YOUR OBJECTIVE: Set down every record below exactly as it stands.

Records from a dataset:
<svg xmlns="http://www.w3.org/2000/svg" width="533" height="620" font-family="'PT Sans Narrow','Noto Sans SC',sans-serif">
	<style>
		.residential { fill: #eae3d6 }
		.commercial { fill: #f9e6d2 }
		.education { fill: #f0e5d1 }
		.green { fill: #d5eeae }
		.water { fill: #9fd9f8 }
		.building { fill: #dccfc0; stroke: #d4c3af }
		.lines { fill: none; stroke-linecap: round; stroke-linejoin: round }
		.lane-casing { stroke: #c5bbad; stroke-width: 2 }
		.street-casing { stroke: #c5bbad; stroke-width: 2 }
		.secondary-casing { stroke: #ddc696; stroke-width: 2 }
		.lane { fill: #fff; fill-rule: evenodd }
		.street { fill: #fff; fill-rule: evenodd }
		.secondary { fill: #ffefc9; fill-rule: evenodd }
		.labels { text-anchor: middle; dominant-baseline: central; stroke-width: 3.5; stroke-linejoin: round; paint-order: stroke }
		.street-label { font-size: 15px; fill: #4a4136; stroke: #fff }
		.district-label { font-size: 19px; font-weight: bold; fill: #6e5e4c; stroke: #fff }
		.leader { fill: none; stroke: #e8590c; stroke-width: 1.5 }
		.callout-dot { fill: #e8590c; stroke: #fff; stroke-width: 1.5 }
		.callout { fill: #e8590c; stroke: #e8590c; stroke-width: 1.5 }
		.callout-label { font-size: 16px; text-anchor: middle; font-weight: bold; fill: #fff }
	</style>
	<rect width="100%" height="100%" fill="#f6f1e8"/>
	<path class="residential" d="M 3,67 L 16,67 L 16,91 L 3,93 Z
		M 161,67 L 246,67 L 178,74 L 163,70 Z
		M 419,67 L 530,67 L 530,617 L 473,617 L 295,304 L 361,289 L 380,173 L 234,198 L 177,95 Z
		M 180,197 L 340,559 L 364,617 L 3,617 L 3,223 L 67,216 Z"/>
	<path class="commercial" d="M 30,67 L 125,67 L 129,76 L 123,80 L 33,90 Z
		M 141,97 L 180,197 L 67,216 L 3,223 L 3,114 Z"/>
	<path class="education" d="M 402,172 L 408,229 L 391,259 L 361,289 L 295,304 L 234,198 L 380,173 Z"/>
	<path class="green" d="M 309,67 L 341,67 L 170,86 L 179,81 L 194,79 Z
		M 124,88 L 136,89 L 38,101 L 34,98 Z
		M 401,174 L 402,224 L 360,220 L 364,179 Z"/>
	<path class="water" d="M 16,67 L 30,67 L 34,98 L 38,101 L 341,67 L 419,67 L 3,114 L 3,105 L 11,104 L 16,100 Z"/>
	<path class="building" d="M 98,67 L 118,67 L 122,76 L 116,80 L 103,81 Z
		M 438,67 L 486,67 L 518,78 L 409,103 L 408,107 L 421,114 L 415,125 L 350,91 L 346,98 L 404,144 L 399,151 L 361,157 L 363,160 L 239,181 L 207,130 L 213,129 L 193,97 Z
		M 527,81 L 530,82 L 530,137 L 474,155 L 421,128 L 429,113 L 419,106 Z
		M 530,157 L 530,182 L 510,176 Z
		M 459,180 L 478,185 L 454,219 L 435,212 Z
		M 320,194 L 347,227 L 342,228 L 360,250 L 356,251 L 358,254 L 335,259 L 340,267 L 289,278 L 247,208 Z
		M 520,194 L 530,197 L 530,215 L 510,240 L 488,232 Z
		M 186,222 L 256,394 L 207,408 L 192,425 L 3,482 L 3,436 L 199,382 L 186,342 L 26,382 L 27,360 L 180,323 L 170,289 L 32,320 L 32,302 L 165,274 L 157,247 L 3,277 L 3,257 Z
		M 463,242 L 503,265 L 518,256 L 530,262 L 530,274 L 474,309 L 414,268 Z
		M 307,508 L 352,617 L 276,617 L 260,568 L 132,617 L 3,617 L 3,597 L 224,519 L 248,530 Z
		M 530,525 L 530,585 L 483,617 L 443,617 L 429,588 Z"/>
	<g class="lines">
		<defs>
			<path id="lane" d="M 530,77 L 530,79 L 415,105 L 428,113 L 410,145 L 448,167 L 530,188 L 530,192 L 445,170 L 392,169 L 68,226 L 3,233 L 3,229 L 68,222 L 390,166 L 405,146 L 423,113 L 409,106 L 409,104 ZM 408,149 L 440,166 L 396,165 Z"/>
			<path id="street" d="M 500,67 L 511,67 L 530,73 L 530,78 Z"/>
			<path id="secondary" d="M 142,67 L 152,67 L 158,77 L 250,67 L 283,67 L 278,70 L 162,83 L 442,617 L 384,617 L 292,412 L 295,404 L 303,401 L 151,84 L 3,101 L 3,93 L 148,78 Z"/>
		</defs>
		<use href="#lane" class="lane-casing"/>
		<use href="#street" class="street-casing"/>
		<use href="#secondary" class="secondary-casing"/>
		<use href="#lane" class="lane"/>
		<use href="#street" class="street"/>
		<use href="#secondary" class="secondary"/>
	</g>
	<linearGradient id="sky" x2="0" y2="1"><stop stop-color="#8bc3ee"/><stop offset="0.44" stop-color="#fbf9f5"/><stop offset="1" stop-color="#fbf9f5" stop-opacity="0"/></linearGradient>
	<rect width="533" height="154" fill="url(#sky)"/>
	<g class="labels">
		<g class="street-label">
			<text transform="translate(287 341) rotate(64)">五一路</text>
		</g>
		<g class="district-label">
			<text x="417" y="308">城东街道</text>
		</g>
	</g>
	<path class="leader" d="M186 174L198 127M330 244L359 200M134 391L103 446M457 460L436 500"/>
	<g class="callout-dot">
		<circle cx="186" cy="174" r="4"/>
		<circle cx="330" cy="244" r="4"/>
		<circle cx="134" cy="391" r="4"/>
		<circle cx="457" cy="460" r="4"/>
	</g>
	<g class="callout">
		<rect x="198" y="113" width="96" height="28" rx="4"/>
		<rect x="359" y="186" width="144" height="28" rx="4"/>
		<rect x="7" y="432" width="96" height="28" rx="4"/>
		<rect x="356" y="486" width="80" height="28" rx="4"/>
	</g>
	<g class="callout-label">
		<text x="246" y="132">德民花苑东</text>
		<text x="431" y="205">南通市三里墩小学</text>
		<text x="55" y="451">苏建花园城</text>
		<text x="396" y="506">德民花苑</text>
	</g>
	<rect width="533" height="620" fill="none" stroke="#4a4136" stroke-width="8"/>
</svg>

EXERCISE RESULT:
<svg xmlns="http://www.w3.org/2000/svg" width="533" height="620" font-family="'PT Sans Narrow','Noto Sans SC',sans-serif">
	<style>
		.residential { fill: #eae3d6 }
		.commercial { fill: #f9e6d2 }
		.education { fill: #f0e5d1 }
		.green { fill: #d5eeae }
		.water { fill: #9fd9f8 }
		.building { fill: #dccfc0; stroke: #d4c3af }
		.lines { fill: none; stroke-linecap: round; stroke-linejoin: round }
		.lane-casing { stroke: #c5bbad; stroke-width: 2 }
		.street-casing { stroke: #c5bbad; stroke-width: 2 }
		.secondary-casing { stroke: #ddc696; stroke-width: 2 }
		.lane { fill: #fff; fill-rule: evenodd }
		.street { fill: #fff; fill-rule: evenodd }
		.secondary { fill: #ffefc9; fill-rule: evenodd }
		.labels { text-anchor: middle; dominant-baseline: central; stroke-width: 3.5; stroke-linejoin: round; paint-order: stroke }
		.street-label { font-size: 15px; fill: #4a4136; stroke: #fff }
		.district-label { font-size: 19px; font-weight: bold; fill: #6e5e4c; stroke: #fff }
		.leader { fill: none; stroke: #e8590c; stroke-width: 1.5 }
		.callout-dot { fill: #e8590c; stroke: #fff; stroke-width: 1.5 }
		.callout { fill: #e8590c; stroke: #e8590c; stroke-width: 1.5 }
		.callout-label { font-size: 16px; text-anchor: middle; font-weight: bold; fill: #fff }
	</style>
	<rect width="100%" height="100%" fill="#f6f1e8"/>
	<path class="residential" d="M 3,67 L 16,67 L 16,91 L 3,93 Z
		M 161,67 L 246,67 L 178,74 L 163,70 Z
		M 419,67 L 530,67 L 530,617 L 473,617 L 295,304 L 361,289 L 380,173 L 234,198 L 177,95 Z
		M 180,197 L 340,559 L 364,617 L 3,617 L 3,223 L 67,216 Z"/>
	<path class="commercial" d="M 30,67 L 125,67 L 129,76 L 123,80 L 33,90 Z
		M 141,97 L 180,197 L 67,216 L 3,223 L 3,114 Z"/>
	<path class="education" d="M 402,172 L 408,229 L 391,259 L 361,289 L 295,304 L 234,198 L 380,173 Z"/>
	<path class="green" d="M 309,67 L 341,67 L 170,86 L 179,81 L 194,79 Z
		M 124,88 L 136,89 L 38,101 L 34,98 Z
		M 401,174 L 402,224 L 360,220 L 364,179 Z"/>
	<path class="water" d="M 16,67 L 30,67 L 34,98 L 38,101 L 341,67 L 419,67 L 3,114 L 3,105 L 11,104 L 16,100 Z"/>
	<path class="building" d="M 98,67 L 118,67 L 122,76 L 116,80 L 103,81 Z
		M 438,67 L 486,67 L 518,78 L 409,103 L 408,107 L 421,114 L 415,125 L 350,91 L 346,98 L 404,144 L 399,151 L 361,157 L 363,160 L 239,181 L 207,130 L 213,129 L 193,97 Z
		M 527,81 L 530,82 L 530,137 L 474,155 L 421,128 L 429,113 L 419,106 Z
		M 530,157 L 530,182 L 510,176 Z
		M 459,180 L 478,185 L 454,219 L 435,212 Z
		M 320,194 L 347,227 L 342,228 L 360,250 L 356,251 L 358,254 L 335,259 L 340,267 L 289,278 L 247,208 Z
		M 520,194 L 530,197 L 530,215 L 510,240 L 488,232 Z
		M 186,222 L 256,394 L 207,408 L 192,425 L 3,482 L 3,436 L 199,382 L 186,342 L 26,382 L 27,360 L 180,323 L 170,289 L 32,320 L 32,302 L 165,274 L 157,247 L 3,277 L 3,257 Z
		M 463,242 L 503,265 L 518,256 L 530,262 L 530,274 L 474,309 L 414,268 Z
		M 307,508 L 352,617 L 276,617 L 260,568 L 132,617 L 3,617 L 3,597 L 224,519 L 248,530 Z
		M 530,525 L 530,585 L 483,617 L 443,617 L 429,588 Z"/>
	<g class="lines">
		<defs>
			<path id="lane" d="M 530,77 L 530,79 L 415,105 L 428,113 L 410,145 L 448,167 L 530,188 L 530,192 L 445,170 L 392,169 L 68,226 L 3,233 L 3,229 L 68,222 L 390,166 L 405,146 L 423,113 L 409,106 L 409,104 ZM 408,149 L 440,166 L 396,165 Z"/>
			<path id="street" d="M 500,67 L 511,67 L 530,73 L 530,78 Z"/>
			<path id="secondary" d="M 142,67 L 152,67 L 158,77 L 250,67 L 283,67 L 278,70 L 162,83 L 442,617 L 384,617 L 292,412 L 295,404 L 303,401 L 151,84 L 3,101 L 3,93 L 148,78 Z"/>
		</defs>
		<use href="#lane" class="lane-casing"/>
		<use href="#street" class="street-casing"/>
		<use href="#secondary" class="secondary-casing"/>
		<use href="#lane" class="lane"/>
		<use href="#street" class="street"/>
		<use href="#secondary" class="secondary"/>
	</g>
	<linearGradient id="sky" x2="0" y2="1"><stop stop-color="#8bc3ee"/><stop offset="0.44" stop-color="#fbf9f5"/><stop offset="1" stop-color="#fbf9f5" stop-opacity="0"/></linearGradient>
	<rect width="533" height="154" fill="url(#sky)"/>
	<g class="labels">
		<g class="street-label">
			<text transform="translate(287 341) rotate(64)">五一路</text>
		</g>
		<g class="district-label">
			<text x="417" y="308">城东街道</text>
		</g>
	</g>
	<path class="leader" d="M186 174L198 127M330 244L359 200M134 391L103 446M457 460L436 500"/>
	<g class="callout-dot">
		<circle cx="186" cy="174" r="4"/>
		<circle cx="330" cy="244" r="4"/>
		<circle cx="134" cy="391" r="4"/>
		<circle cx="457" cy="460" r="4"/>
	</g>
	<g class="callout">
		<rect x="198" y="113" width="96" height="28" rx="4"/>
		<rect x="359" y="186" width="144" height="28" rx="4"/>
		<rect x="7" y="432" width="96" height="28" rx="4"/>
		<rect x="356" y="486" width="80" height="28" rx="4"/>
	</g>
	<g class="callout-label">
		<text x="246" y="132">德民花苑东</text>
		<text x="431" y="205">南通市三里墩小学</text>
		<text x="55" y="451">苏建花园城</text>
		<text x="396" y="506">德民花苑</text>
	</g>
	<rect width="533" height="620" fill="none" stroke="#4a4136" stroke-width="8"/>
</svg>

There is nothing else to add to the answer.